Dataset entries
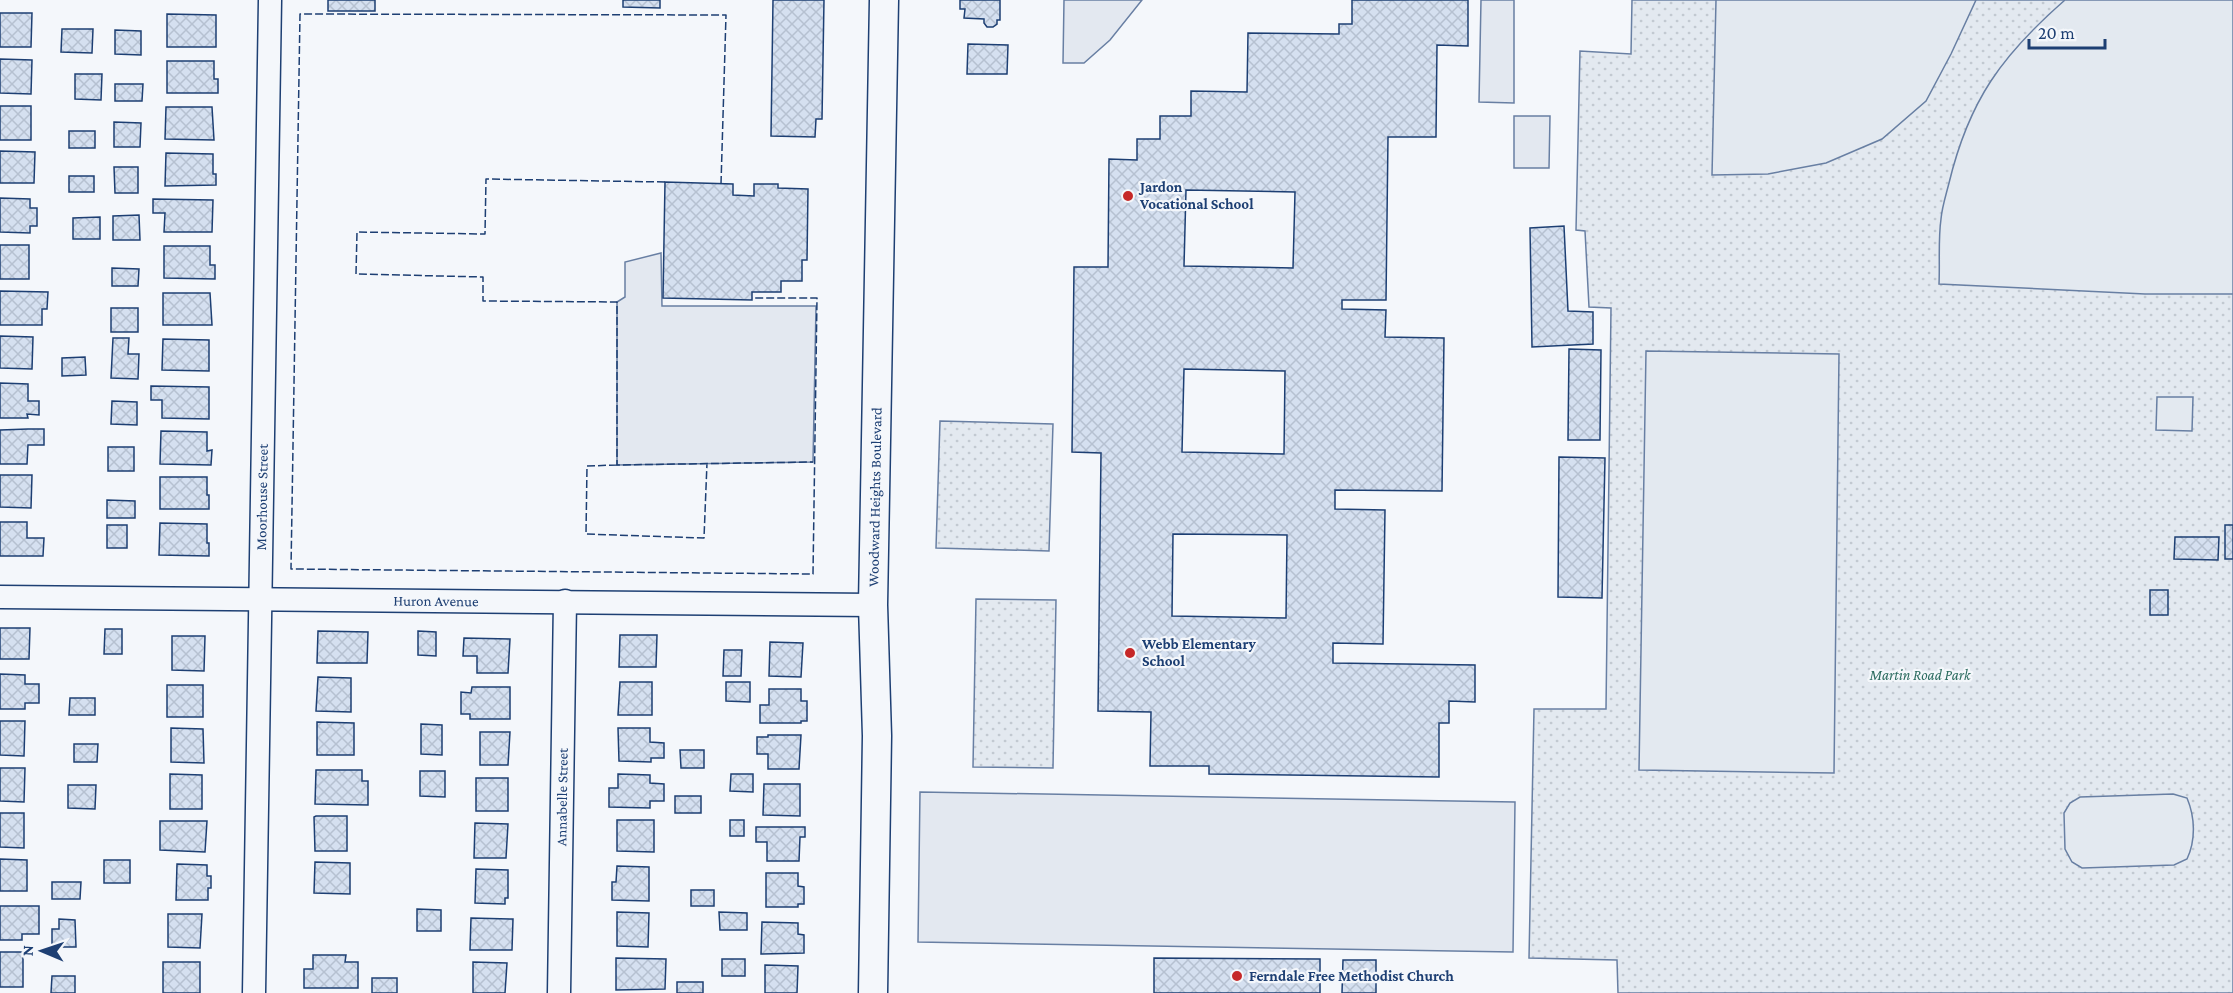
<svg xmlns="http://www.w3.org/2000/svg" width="2233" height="993" viewBox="0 0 2233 993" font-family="'Crimson Pro',serif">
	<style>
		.grass { fill: url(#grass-dots); stroke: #687fa3; stroke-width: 1.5 }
		.pitch { fill: #e3e9f0; stroke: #687fa3; stroke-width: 1.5 }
		.parking { fill: #e3e8f0; stroke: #687fa3; stroke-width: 1.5 }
		.building { fill: url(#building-cross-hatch); stroke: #1d3f73; stroke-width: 1.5; fill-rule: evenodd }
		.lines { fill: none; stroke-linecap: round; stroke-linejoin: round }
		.minor-casing { stroke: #1d3f73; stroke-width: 25 }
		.tertiary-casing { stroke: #1d3f73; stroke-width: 31 }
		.minor { stroke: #f4f7fb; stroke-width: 22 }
		.tertiary { stroke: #f4f7fb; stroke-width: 28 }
		.fence { stroke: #1d3f73; stroke-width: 1.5; stroke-dasharray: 8 3; stroke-linecap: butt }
		.poi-dot { fill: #c62828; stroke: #f4f7fb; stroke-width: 2 }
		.labels { text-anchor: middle; stroke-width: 4.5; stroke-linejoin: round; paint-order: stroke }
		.poi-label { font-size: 15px; font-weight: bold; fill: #1d3f73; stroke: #f4f7fb; text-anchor: start }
		.street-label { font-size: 15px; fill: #1d3f73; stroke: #f4f7fb }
		.park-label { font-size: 15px; font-style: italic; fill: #2c6c60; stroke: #f4f7fb }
	</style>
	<defs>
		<pattern id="grass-dots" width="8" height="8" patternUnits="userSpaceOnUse" patternTransform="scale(1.5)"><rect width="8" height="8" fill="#e3e9f0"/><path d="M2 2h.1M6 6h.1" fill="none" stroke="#c2c9d1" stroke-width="1.8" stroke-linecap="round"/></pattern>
		<pattern id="building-cross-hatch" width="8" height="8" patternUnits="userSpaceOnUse" patternTransform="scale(1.5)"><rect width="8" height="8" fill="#d5e0f0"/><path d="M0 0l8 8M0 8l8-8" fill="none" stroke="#b6c1d1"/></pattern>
	</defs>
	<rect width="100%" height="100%" fill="#f4f7fb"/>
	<path class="grass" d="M1632,0H2233V993H1618L1617,960L1529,958L1534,709H1606L1611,308L1589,307L1585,231L1576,230L1580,51L1631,54Z
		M940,421L1053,424L1049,551L936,548Z
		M976,599L1056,600L1053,768L973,767Z"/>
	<path class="pitch" d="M1716,0H1976L1951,54L1926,101L1882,139L1826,163L1768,174L1712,175Z
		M2065,0H2233V294H2145L1939,284C1940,263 1938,240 1941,219C1942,207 1946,195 1949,183C1969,100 2002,55 2065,0Z
		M1646,351L1839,354L1834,773L1639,770Z
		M2157,397H2193L2192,431L2156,430Z
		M2173,794L2187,798C2195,817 2196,840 2187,859L2174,865L2082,868L2072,862L2065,849L2064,813L2070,803L2080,797Z"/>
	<path class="parking" d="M1064,0H1142L1110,40L1084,63H1063Z
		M1481,0H1514V103L1479,102Z
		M1514,116H1550L1549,168H1514Z
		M661,253L662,306H816L813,462L617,465V302L625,297V262Z
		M920,792L1515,802L1513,952L918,942Z"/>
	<path class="building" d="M328,0H375V11H328Z
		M623,0H660V8L623,7Z
		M773,0H824L822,119H816L815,137L771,136Z
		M960,0H1000V20H997V24L993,27H987L984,23V19L964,18L965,9H960Z
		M1352,0H1468V46L1437,45L1436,137H1388L1386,300H1342V309L1386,310L1385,337L1444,338L1442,491L1335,490V509L1385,510L1383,644L1333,643V663L1475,665V702L1449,701V723H1439V777L1209,774V766H1150L1151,712L1098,711L1101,453L1072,452L1074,267H1108L1109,159L1137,160V139H1160V116H1191V91L1247,92L1248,33L1339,34V24H1352ZM1186,190L1295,192L1293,268L1184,266ZM1184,369L1285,371L1284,454L1182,452ZM1173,534L1287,535L1286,618L1172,616Z
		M0,13H32L31,47H0Z
		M167,14L216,15V47H167Z
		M62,29H93L92,53L61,52Z
		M115,30L141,31V55L115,54Z
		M968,44L1008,45L1007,74H967Z
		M0,59L32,60L31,94L0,93Z
		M167,61H214V79H218V93H167Z
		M75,74H102L101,100L75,99Z
		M115,84H143L142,101H115Z
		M0,106H31V140H0Z
		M166,107H212L214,140L165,139Z
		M114,122L141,123L140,147H114Z
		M69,131H95V148H69Z
		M0,151L35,152L34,183H0Z
		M166,153L213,154V174H216V185L165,186Z
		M114,167H138V193H115Z
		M69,176H94V192H69Z
		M665,182L733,184V195L754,196V184H778V188L808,189L807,260H802V281H781V292H752V300L663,298Z
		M0,198L30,199V208H37V226H30V233L0,232Z
		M153,199L213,200L212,232H164L165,213H153Z
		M139,215L140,240H113V216Z
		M100,217V239H73V218Z
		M1564,226L1568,311L1593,312V344L1532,347L1530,228Z
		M0,245H29V279H0Z
		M164,246H210V265H215V279L164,278Z
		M112,268L139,269L138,286H112Z
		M0,291L48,292L47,309H42V325H0Z
		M163,293H210L212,325H163Z
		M111,308H138V332H111Z
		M0,336L33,337L32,369L0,368Z
		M113,338H129L128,354H139L138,379L111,378Z
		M163,339L209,340V371L162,370Z
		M1569,349L1601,350L1600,440H1568Z
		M85,357L86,375L62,376V358Z
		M0,383L28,384V401H39V415L27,414L28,418H0Z
		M151,386L209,387V419L162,418V400H151Z
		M112,401L137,402V425L111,424Z
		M28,429H44V445H28L27,464H0V430Z
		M161,431L207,432V451L212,450L211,465L160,464Z
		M108,447H134V471H108Z
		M1559,457L1605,458L1602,598L1558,597Z
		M0,475H32L31,508L0,507Z
		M160,477H207V495H209V509H160Z
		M107,500L135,501V518H107Z
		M0,522H27V538H44L43,556H0Z
		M160,523L207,524V543H209V556L159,555Z
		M107,525H127V548H107Z
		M2225,525H2233V559H2225Z
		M2175,537H2219L2218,560L2174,559Z
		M2150,590H2168V615H2150Z
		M0,628H30L29,659H0Z
		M105,629H122V654H104Z
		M318,631L368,632L367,663H317Z
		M418,631L436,632V656L418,655Z
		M620,635H657L656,667H619Z
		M172,636H205L204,671L172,670Z
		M464,638L510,639L508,673H477V656H463Z
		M770,642L803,643L801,677L769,676Z
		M724,650H742L741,676H723Z
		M0,674L25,675V684H39V703H25V709H0Z
		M318,677L351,678V712L316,711Z
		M620,682H652V715H618Z
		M726,682H750V702L726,701Z
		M167,685H203V717H167Z
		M472,687H510V719H470V714H461V692L471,693Z
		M769,689H801V701H807V721H801V723H760V705H769Z
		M70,698H95V715H69Z
		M0,721H25L24,756L0,755Z
		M317,722L354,723V755H317Z
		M421,724L442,725V755L421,754Z
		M171,728L203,729L204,763L171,762Z
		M618,728H650V742L664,743V758H651V762L619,761Z
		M480,732H510L508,765H480Z
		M768,735H801L799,769H768V754H757V737H768Z
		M74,744H98L97,762H74Z
		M680,750H704V768H681Z
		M0,768H25L24,802L0,801Z
		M316,770H362V781H368V805L315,804Z
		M420,771H445V797L420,796Z
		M170,774L202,775V809H170Z
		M618,774L650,775V783L664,784V801H650V808L609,807V788H618Z
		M731,774H753V792L730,791Z
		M476,778H508V811H476Z
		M764,784H800V816L763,815Z
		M68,785H96L95,809L68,808Z
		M675,796H701V813H675Z
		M0,813H24V848L0,847Z
		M316,816H347V851H315L314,817Z
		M617,820H654V852L617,851Z
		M730,820H744V836H730Z
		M160,821H207L205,852L160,850Z
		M475,823L508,824L506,858H474Z
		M756,827H805V837H800L799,861H767V842H756Z
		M0,859L27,860V891H0Z
		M104,860H130V883H104Z
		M315,862L350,863V894L314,893Z
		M177,864L207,865V876H211V888H208V900H176Z
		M617,866L649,867V901L612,900V882H616Z
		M476,869L508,870V898H505V904L475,903Z
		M766,873H798V886L804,887V904H798V907H766Z
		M52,882H81L80,899H52Z
		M691,890H714V906H691Z
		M0,906H39V934H22V940H0Z
		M417,909L441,910V931H417Z
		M617,912L649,913L648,947L617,946Z
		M719,912L747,913V930H720Z
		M168,914H202L200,948L168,947Z
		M471,918L513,919L512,950H470Z
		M59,919L75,920L76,947H52V929H59Z
		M762,922L798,923V934L804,935V953L761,954Z
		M0,952H23V987H0Z
		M313,955H346L345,962H358V988H304V969H313Z
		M616,958L666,959L665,989L616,990Z
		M1154,958L1320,959V993H1154Z
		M722,959H745V976H722Z
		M1343,960H1376V993H1342Z
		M163,962H200V993H163Z
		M473,962L507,963L505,993H473Z
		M765,965L798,966L797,993H765Z
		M52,976H75V993H51Z
		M372,978H397V993H372Z
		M677,982H703V993H677Z"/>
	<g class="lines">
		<defs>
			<g id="minor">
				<path id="s1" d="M0,597L873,605"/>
				<path id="s2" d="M254,993L270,0"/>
				<path id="s3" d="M559,993L565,601"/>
			</g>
			<g id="tertiary">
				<path id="s4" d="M873,993L877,736L873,605L884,0"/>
			</g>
		</defs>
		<use href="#minor" class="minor-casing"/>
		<use href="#tertiary" class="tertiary-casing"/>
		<use href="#minor" class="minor"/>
		<use href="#tertiary" class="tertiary"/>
		<path class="fence" d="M665,182L486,179L485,234L357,232L356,274L483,277V301L617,302V465L813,462
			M721,184L726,15L300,14L291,569L813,574L817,298H752
			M617,465L587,466L586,534L704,538L707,463"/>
	</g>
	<g class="poi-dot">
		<circle cx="1128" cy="196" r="6"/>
		<circle cx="1130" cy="653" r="6"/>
		<circle cx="1237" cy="976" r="6"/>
	</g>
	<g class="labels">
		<g class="poi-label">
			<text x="1140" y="192">Jardon<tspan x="1140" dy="17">Vocational School</tspan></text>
			<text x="1142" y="649">Webb Elementary<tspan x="1142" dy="17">School</tspan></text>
			<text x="1249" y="981">Ferndale Free Methodist Church</text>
		</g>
		<g class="street-label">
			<text dy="5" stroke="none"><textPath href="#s2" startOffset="496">Moorhouse Street</textPath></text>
			<text dy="5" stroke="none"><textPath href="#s4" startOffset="496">Woodward Heights Boulevard</textPath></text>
			<text dy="5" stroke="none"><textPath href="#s1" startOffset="436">Huron Avenue</textPath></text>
			<text dy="5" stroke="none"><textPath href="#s3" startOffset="196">Annabelle Street</textPath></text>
		</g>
		<g class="park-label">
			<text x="1920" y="680">Martin Road Park</text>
		</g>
	</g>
	<g transform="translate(42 951) rotate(272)" stroke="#f4f7fb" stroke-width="4.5" paint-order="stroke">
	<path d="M0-4.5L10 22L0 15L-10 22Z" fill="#1d3f73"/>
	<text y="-9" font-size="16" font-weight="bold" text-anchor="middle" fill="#1d3f73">N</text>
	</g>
	<path d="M2029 39v9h76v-9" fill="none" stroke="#1d3f73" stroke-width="3"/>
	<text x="2038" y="39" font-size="18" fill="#1d3f73" stroke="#f4f7fb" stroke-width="4.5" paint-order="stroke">20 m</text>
</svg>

Activity. Every line that contains the string "middle" should be returned from the data.

Result.
		.labels { text-anchor: middle; stroke-width: 4.5; stroke-linejoin: round; paint-order: stroke }
	<text y="-9" font-size="16" font-weight="bold" text-anchor="middle" fill="#1d3f73">N</text>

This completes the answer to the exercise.